We use other psychological failings to convince ourselves that we’ve borrowed against the mortgage so we’re being good. We didn’t take out HP or anything bad like that, did we? People think because it’s on the mortgage that it’s “good savings”.

Add another $40,000 for a kitchen to a $400,000 mortgage with 15 years to run and you’ll pay $64,514 for that kitchen. The repayment costs on the kitchen at 6.7% are $352 a month – and interest rates may rise again, making it more painful.

A $200,000 extension could potentially cost you $317,570 over the life of that mortgage. Imagine if you’d put that into your KiwiSaver instead?

The cold hard truth is that you’re not getting ahead by “needing” a new kitchen or bathroom every ten years.

Step off the treadmill to retirement savings

One of the greatest financial learning experiences for me was being made redundant. Suddenly I had to hand my company car back and found myself using a bicycle and public transport to get around.

When I landed a new job we stepped off the treadmill by choice. We consciously decided not to buy a second car.

Even more important, we chose to be satisfied with our house just the way it is, not upgrade it just because we could. We own a nice house, not a 90 square metre box. So there wasn’t a reason to buy an even nicer house as we may have been tempted to.

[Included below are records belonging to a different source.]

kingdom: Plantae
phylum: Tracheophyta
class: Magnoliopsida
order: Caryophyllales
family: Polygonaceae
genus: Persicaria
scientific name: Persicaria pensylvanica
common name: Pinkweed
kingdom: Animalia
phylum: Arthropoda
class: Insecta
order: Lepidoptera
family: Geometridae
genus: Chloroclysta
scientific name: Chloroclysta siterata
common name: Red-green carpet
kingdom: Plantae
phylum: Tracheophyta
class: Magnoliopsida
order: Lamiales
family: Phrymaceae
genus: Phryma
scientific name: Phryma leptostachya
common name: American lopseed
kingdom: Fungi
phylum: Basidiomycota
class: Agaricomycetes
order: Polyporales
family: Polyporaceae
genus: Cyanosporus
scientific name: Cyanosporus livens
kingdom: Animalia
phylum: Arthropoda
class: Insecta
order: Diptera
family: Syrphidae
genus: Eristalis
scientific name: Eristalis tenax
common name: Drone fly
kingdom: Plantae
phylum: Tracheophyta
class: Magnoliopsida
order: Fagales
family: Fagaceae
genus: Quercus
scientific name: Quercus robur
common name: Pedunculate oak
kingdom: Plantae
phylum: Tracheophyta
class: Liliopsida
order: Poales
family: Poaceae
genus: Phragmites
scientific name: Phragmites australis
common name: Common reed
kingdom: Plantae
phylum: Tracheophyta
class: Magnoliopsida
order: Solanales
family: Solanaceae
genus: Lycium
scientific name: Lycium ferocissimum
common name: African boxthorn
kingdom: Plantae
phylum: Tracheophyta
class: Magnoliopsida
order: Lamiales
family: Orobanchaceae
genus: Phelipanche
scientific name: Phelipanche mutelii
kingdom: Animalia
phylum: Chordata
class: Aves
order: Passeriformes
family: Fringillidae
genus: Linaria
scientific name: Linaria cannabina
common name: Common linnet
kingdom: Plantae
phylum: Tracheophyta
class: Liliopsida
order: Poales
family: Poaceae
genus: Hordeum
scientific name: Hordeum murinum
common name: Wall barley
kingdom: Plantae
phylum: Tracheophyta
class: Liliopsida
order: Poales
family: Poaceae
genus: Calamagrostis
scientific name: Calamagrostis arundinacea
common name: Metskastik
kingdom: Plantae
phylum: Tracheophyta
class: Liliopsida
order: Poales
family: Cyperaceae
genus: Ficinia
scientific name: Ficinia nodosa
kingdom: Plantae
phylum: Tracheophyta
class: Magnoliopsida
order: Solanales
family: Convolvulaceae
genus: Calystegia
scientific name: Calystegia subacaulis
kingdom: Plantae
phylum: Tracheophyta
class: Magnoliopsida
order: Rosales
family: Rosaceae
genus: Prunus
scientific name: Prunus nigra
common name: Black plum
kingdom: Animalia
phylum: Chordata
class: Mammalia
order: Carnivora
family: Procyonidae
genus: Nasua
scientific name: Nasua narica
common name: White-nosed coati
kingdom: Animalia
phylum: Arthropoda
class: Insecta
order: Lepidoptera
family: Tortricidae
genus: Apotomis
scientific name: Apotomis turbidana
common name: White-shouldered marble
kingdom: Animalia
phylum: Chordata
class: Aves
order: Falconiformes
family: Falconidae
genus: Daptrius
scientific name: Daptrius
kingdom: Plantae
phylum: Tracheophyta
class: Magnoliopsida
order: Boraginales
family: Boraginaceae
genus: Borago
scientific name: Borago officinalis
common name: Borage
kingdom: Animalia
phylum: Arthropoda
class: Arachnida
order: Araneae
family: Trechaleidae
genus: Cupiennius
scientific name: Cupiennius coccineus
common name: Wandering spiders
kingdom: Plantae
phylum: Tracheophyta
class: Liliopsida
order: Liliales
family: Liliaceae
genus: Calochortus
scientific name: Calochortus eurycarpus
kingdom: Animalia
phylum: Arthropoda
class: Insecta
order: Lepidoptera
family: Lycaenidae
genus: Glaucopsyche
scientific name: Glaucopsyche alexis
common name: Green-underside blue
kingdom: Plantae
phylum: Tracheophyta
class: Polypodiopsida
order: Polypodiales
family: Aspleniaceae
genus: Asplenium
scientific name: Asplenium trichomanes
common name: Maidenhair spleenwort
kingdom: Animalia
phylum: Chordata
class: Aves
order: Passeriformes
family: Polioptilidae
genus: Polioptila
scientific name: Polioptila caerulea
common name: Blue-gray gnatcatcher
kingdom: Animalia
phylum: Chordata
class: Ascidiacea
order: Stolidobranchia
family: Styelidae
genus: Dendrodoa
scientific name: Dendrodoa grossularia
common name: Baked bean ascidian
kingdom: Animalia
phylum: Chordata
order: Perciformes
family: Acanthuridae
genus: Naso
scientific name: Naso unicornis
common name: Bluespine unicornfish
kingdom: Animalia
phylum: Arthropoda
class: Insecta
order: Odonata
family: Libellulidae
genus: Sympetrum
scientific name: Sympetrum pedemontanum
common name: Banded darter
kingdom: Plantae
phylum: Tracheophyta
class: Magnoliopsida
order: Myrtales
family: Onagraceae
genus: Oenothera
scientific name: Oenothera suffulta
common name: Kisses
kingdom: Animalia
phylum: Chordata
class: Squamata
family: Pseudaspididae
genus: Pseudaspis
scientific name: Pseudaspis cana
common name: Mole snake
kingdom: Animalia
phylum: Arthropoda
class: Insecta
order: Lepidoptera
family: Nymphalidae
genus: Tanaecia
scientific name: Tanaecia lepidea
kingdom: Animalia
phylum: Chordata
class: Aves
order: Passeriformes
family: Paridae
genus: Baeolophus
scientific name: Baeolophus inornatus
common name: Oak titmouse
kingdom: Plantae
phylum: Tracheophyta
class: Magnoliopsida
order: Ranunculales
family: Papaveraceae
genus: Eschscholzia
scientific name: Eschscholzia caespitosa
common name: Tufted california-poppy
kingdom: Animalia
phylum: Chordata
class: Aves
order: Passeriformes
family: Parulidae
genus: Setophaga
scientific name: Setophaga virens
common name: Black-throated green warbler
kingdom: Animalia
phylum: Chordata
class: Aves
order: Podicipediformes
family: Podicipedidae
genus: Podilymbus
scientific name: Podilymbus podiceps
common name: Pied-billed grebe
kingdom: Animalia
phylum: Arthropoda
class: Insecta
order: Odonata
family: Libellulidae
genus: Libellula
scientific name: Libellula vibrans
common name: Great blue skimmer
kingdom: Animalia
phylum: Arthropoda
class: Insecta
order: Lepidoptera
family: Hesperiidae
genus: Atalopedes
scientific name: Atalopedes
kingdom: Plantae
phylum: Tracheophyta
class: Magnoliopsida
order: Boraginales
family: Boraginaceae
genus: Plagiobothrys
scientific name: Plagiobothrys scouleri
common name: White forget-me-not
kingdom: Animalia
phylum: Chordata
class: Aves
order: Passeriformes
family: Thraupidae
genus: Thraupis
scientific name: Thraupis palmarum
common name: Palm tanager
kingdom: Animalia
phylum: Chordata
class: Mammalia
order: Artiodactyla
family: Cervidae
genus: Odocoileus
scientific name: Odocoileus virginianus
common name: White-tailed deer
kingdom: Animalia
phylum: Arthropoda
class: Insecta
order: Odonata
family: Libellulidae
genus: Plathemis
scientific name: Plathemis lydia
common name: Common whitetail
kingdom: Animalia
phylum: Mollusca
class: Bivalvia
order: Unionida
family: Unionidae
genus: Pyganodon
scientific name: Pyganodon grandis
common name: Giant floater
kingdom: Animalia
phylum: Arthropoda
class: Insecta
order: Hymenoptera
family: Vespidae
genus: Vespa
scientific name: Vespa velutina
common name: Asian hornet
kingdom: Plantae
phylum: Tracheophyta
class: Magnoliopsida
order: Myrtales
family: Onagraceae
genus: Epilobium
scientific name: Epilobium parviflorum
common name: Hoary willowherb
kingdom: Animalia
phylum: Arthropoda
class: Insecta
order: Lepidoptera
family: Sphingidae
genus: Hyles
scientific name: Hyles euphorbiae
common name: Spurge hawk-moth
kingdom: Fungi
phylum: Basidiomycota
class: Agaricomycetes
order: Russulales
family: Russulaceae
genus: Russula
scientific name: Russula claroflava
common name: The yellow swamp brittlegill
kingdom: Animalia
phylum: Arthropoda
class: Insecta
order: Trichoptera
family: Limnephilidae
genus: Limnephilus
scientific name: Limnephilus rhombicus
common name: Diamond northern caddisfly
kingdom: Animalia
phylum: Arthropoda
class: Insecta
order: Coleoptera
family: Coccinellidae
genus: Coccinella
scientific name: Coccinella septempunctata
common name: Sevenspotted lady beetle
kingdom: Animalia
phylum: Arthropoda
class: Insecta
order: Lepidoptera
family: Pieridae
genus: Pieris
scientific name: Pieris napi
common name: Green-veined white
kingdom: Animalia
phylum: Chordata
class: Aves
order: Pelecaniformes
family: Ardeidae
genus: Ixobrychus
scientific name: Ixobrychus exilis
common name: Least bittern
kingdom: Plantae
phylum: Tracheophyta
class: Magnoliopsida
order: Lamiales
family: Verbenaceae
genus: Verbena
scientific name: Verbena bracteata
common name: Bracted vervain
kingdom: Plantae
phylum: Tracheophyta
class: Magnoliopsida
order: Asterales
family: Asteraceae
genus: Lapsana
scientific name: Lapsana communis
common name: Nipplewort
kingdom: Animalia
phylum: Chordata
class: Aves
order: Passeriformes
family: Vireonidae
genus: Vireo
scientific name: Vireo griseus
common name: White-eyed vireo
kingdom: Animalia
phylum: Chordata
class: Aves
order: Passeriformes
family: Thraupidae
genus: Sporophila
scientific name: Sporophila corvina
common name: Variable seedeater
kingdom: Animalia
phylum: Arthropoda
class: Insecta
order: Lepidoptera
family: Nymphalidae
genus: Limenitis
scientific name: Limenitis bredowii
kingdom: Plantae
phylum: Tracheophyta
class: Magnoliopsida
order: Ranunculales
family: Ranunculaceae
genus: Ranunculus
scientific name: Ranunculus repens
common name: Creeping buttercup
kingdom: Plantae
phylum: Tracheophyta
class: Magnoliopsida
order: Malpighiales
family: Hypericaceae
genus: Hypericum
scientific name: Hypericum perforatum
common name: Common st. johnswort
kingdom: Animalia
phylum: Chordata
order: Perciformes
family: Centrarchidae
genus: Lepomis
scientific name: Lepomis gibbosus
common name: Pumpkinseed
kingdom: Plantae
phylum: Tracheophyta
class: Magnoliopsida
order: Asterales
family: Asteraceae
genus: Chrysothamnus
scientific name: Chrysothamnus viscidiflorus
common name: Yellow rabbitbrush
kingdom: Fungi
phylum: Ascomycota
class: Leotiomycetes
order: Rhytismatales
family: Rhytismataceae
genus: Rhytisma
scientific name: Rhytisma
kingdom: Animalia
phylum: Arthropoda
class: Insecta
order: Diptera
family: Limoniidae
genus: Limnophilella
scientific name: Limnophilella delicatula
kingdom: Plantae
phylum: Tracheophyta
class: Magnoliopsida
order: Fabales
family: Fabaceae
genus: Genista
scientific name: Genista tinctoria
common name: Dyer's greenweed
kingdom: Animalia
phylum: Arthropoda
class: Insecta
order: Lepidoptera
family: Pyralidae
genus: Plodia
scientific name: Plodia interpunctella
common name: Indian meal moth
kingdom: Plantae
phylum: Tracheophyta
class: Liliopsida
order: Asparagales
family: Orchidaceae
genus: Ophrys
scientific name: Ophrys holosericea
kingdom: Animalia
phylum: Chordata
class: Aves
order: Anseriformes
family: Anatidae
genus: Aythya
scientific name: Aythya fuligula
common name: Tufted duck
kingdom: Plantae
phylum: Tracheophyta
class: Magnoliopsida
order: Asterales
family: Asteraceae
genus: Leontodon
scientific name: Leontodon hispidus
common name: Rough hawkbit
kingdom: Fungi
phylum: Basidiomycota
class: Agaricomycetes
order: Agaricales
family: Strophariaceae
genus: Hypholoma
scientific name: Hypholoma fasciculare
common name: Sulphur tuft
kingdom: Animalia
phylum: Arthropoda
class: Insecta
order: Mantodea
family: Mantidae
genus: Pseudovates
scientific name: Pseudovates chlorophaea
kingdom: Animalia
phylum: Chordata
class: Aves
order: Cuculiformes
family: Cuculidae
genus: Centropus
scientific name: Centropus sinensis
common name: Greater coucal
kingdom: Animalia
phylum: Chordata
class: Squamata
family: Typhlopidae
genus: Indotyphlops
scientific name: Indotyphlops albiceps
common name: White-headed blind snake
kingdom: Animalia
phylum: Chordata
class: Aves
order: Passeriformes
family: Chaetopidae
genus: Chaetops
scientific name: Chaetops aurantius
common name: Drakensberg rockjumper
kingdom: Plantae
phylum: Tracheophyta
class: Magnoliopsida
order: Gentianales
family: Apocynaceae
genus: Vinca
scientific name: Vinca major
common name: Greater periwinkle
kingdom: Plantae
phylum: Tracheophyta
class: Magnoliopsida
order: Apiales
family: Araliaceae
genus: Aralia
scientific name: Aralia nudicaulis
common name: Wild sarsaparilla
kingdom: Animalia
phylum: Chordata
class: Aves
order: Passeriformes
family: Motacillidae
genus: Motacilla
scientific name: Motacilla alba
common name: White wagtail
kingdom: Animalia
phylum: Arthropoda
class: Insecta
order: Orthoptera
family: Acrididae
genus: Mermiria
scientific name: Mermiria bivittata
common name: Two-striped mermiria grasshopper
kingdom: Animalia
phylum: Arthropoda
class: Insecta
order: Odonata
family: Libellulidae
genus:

It was very liberating in our house when we realised that there is a life choice to be made of being satisfied with what you’ve got.

The redundancy gave us an insight into how we could become financial stable long term and it was a blessing in an ironic way. It has transformed our retirement savings.

Living the debt-free high life.

That’s not to say that we don’t have holidays and don’t buy ourselves little luxuries. But we do it out of savings, not by extending the mortgage. A $5,000 family holiday, costs us $5,000, not $7,939 over 15 years.

My final advice is to retrain the way you think. Learn to think with your cup half full when you see your house/car/TV and other belongings. Thank your lucky stars for having them, rather than dreaming about replacing them.